Селина затащила ее подальше в тень, озираясь по сторонам с опаской.
– Ты не понимаешь, я…
– Нет! – Слезы блеснули на глазах Пиппы, когда она отдернула руки от хватки Селины. – Я не хочу давать тебе шанс все объяснить. Ты… причинила мне боль. Огромную. Я беспокоюсь о тебе каждый день. Одного слова или записки было бы достаточно. Но ты вычеркнула меня из своей жизни, и я не стану делать вид, что понимаю почему. – Она размахивала руками, когда говорила, и ее кружевной рукав зацепился за серебряный орнамент, украшающий платье в стиле барокко на животе. – О черт, – простонала она.
– Давай помогу, – сказала Селина, потянувшись к кружевам.
Пиппа отстранилась сначала. Но потом опустила плечи и, сдаваясь, выдохнула.
– К черту все это, – пробормотала она. – Я вышла сюда с твердым намерением произвести впечатление. И вот я снова у тебя в долгу. – Ее парик из накрахмаленных кудряшек, как у барашка, сполз на лоб, и крестик на золотой цепочке запутался в одной из прядей. – И что хуже, я похожа на призрака прошлого Рождества.
– Перестань ворчать. – Улыбка невольно появилась на губах Селины. – Я обязательно выслушаю все твои укоры, и неважно, насколько они яростные.

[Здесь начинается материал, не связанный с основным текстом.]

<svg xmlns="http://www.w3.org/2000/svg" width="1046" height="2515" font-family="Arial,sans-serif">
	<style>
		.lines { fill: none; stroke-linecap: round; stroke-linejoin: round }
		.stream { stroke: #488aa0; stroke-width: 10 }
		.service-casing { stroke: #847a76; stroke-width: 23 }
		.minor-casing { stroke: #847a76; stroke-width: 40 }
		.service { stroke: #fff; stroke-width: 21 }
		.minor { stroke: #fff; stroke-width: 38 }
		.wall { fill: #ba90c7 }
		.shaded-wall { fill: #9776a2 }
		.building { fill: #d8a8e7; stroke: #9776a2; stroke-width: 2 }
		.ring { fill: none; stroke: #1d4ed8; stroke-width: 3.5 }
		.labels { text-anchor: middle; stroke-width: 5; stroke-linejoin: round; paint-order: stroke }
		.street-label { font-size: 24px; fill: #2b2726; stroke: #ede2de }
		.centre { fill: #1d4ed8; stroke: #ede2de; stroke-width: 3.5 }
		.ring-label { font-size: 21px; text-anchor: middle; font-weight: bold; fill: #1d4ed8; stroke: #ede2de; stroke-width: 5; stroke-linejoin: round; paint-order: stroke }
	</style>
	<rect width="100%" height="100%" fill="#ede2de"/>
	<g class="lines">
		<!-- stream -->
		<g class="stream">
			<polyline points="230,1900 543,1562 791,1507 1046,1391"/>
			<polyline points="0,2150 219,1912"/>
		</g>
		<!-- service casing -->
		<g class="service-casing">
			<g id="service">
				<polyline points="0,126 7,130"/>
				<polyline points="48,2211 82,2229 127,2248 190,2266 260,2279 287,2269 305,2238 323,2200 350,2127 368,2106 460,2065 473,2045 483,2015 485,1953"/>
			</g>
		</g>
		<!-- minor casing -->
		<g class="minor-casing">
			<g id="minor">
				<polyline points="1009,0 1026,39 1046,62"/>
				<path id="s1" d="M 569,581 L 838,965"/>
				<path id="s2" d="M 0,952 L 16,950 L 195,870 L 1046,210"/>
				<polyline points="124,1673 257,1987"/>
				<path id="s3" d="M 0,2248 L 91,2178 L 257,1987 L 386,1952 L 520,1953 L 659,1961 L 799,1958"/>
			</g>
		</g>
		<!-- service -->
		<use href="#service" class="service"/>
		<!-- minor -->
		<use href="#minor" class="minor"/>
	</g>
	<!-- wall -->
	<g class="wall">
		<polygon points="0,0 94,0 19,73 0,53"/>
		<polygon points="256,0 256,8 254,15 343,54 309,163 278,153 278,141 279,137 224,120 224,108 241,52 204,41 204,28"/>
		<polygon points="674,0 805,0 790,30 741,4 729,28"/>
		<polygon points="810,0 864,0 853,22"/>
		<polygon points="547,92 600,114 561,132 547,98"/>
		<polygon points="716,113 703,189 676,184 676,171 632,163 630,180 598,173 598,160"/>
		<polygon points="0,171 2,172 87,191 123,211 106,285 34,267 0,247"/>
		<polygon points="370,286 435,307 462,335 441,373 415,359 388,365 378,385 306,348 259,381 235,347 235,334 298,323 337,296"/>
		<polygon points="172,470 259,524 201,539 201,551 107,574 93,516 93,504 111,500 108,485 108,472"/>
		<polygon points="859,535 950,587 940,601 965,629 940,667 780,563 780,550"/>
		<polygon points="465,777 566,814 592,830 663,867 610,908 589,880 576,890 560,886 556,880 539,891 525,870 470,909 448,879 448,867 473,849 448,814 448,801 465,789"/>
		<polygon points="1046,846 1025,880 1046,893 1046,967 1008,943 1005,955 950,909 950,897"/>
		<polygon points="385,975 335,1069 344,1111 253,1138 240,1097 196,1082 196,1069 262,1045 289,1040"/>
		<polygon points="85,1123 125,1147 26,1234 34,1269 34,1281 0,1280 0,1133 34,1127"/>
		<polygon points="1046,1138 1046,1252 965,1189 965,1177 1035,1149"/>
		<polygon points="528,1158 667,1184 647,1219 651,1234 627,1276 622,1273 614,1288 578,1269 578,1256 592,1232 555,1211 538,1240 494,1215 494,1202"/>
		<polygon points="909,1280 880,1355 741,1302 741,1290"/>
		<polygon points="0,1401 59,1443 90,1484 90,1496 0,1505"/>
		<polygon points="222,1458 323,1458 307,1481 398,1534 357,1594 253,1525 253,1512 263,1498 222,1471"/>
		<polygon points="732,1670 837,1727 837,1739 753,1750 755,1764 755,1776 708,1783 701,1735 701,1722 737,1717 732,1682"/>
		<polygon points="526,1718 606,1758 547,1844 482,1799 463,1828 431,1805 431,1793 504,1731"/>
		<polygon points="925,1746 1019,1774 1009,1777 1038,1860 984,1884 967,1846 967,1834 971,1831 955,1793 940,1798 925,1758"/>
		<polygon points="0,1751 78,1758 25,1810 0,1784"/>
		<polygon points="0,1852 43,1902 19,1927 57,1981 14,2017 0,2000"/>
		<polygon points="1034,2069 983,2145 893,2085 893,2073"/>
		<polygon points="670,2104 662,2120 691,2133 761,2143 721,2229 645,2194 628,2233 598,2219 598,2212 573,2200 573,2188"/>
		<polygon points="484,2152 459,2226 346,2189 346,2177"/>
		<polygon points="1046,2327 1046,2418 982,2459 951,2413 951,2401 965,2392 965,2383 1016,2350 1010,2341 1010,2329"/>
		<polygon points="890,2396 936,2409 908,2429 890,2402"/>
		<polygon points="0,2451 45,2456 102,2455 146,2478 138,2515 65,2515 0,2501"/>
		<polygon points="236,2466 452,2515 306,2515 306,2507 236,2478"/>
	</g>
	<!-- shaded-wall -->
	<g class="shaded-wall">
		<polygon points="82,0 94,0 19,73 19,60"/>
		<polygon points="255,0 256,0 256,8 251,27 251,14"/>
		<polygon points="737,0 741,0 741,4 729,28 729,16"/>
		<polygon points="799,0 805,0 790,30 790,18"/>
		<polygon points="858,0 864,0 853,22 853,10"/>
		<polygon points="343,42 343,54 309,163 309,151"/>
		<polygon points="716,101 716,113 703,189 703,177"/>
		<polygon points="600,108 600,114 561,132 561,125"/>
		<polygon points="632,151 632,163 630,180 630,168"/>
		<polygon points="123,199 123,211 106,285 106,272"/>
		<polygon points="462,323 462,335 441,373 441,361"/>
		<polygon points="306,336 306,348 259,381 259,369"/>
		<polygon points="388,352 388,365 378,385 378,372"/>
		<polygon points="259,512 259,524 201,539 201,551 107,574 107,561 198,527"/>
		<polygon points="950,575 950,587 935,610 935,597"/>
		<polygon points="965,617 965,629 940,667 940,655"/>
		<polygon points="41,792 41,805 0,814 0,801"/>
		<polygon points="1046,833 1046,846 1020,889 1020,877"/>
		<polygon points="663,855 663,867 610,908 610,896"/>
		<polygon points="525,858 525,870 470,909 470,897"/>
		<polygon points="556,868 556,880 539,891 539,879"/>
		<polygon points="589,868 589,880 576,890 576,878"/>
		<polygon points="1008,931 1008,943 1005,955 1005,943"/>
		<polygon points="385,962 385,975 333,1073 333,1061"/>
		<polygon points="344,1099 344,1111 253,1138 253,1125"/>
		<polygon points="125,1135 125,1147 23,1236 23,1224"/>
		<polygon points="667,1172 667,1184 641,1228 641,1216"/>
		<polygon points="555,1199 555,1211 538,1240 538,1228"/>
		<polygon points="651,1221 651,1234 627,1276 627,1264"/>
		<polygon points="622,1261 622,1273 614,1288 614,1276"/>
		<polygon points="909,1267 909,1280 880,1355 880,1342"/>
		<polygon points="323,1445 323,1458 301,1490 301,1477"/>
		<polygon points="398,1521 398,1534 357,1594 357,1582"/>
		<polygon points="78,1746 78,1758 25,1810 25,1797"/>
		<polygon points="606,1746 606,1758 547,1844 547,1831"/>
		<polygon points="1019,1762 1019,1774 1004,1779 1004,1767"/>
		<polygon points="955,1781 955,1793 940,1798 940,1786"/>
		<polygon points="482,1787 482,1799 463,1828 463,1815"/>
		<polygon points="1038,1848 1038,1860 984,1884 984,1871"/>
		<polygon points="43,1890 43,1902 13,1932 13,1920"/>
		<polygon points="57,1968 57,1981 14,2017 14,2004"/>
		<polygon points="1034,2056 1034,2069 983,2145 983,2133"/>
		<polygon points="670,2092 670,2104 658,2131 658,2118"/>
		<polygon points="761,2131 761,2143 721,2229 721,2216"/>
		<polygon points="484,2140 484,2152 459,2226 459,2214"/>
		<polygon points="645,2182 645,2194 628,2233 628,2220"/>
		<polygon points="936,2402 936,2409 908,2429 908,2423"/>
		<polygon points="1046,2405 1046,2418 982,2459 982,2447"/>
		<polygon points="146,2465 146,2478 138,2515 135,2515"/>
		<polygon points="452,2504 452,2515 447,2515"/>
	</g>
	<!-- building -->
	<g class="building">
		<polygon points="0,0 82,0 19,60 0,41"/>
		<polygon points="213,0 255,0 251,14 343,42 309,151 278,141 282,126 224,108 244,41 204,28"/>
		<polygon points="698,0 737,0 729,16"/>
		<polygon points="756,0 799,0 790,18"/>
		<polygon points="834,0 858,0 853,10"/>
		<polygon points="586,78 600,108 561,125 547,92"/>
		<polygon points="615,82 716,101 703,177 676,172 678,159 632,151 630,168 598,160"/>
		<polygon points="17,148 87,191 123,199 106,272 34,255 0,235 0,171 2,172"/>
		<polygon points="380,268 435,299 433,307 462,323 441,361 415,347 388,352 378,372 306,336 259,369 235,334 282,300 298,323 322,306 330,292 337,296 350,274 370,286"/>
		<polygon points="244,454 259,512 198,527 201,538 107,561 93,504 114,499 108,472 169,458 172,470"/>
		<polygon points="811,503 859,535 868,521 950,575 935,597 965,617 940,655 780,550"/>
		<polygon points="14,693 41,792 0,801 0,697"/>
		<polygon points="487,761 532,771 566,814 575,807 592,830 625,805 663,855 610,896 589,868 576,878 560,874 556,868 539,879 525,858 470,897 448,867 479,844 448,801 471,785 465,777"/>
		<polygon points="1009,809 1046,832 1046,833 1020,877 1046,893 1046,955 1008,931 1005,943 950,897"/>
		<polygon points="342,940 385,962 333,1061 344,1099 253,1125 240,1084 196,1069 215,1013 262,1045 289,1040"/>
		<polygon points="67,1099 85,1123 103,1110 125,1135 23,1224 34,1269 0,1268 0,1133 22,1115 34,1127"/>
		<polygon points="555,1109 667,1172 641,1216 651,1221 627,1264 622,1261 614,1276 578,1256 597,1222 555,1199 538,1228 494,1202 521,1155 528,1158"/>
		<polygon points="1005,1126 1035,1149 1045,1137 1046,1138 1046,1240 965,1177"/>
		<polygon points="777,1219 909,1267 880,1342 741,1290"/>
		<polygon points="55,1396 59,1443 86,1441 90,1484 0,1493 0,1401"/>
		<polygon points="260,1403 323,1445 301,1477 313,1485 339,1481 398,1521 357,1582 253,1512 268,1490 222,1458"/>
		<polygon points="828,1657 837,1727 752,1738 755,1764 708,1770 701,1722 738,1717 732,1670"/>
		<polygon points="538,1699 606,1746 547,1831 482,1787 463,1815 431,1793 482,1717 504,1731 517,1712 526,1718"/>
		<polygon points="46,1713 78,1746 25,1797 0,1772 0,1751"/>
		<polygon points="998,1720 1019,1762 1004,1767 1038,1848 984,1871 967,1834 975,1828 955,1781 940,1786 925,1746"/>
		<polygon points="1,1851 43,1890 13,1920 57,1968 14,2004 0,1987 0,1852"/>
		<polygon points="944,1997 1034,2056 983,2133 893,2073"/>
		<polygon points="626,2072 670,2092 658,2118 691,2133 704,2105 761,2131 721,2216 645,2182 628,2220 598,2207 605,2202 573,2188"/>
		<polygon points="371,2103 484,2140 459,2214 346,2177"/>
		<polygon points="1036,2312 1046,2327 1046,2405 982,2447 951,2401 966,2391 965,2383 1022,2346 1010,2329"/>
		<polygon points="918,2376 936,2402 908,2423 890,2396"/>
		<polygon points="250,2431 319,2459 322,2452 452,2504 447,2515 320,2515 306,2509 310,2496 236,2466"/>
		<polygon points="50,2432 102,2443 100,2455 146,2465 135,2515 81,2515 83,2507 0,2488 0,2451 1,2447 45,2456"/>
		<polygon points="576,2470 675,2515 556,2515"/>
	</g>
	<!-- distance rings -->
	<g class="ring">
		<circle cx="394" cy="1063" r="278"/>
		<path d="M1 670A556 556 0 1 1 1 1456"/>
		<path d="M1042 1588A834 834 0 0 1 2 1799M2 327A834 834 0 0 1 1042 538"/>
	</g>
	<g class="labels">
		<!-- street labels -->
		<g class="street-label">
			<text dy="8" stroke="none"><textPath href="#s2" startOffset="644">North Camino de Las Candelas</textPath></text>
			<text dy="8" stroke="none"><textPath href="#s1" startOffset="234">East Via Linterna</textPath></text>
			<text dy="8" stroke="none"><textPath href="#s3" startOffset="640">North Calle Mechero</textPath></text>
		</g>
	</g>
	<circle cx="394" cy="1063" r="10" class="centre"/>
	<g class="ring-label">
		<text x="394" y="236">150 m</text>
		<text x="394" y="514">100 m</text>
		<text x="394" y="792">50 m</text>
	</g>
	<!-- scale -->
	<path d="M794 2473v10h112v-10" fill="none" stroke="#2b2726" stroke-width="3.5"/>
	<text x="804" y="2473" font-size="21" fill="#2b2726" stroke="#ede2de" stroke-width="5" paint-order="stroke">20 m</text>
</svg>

Опустив глаза, Пиппа вздохнула.
– Я хочу, чтобы ты знала, как я разозлилась… а еще – что мне все равно, сколько раз ты будешь меня игнорировать и отталкивать. Я всегда буду здесь, Селина. Я очень тобой дорожу, и это не изменится просто потому, что ты ведешь себя как негодяйка. – Она поправила свой парик, который оставил след белой пудры у нее на лбу.
Селина распутала последние кружева.
– Я тоже очень тобой дорожу, и мне очень жаль, что я веду себя как негодяйка, – мягко сказала она. – Просто, пожалуйста, знай, что у меня есть причины на то, чтобы держаться от тебя подальше. Скоро я все тебе объясню.
– Я запомню твое обещание, – кивнула Пиппа. – Но никогда не забывай, что я рядом, если понадоблюсь тебе.
У Селины ком встал поперек горла.
– Я не забуду. Никогда.
Пиппа снова кивнула, выражение ее лица стало мрачным.
– Полагаю, мне нужно вернуться на бал. Я отправила Фобоса за напитками, и только полный идиот может потеряться по дороге до стола с пуншем.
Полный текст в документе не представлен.